::: SUPPLIED RECORDS
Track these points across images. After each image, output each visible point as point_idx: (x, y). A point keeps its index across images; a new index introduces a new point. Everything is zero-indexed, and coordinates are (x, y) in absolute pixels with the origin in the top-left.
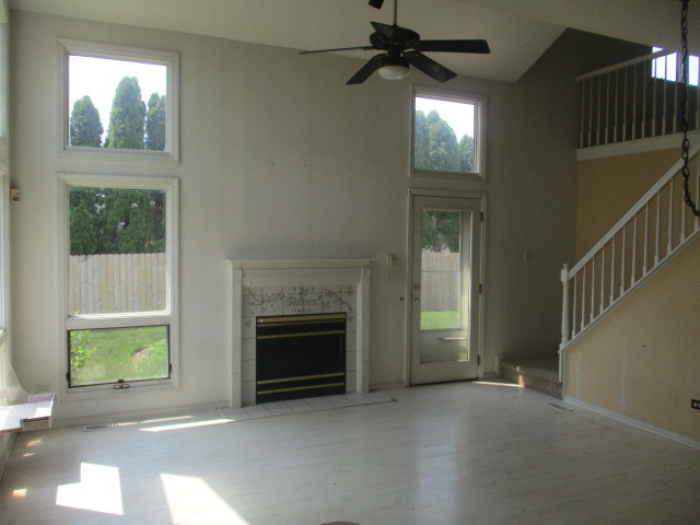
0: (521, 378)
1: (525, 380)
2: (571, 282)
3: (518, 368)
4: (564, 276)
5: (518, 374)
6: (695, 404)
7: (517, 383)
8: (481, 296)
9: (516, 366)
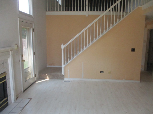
0: (48, 77)
1: (49, 77)
2: (64, 48)
3: (47, 75)
4: (63, 47)
5: (46, 76)
6: (101, 72)
7: (46, 79)
8: (34, 55)
9: (46, 74)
::::::
> _ACTIVITY_: Rewrite these lines with "top-left" changed to "upper-left" and everything else the same. Leave the pictures out.

> _EXERCISE ANSWER_:
Track these points across images. After each image, output each visible point as point_idx: (x, y). A point keeps its index across images; a new index introduces a new point. Everything is zero-indexed, and coordinates are (x, y) in absolute pixels with the origin in the upper-left.
0: (521, 378)
1: (525, 380)
2: (571, 282)
3: (518, 368)
4: (564, 276)
5: (518, 374)
6: (695, 404)
7: (517, 383)
8: (481, 296)
9: (516, 366)
0: (48, 77)
1: (49, 77)
2: (64, 48)
3: (47, 75)
4: (63, 47)
5: (46, 76)
6: (101, 72)
7: (46, 79)
8: (34, 55)
9: (46, 74)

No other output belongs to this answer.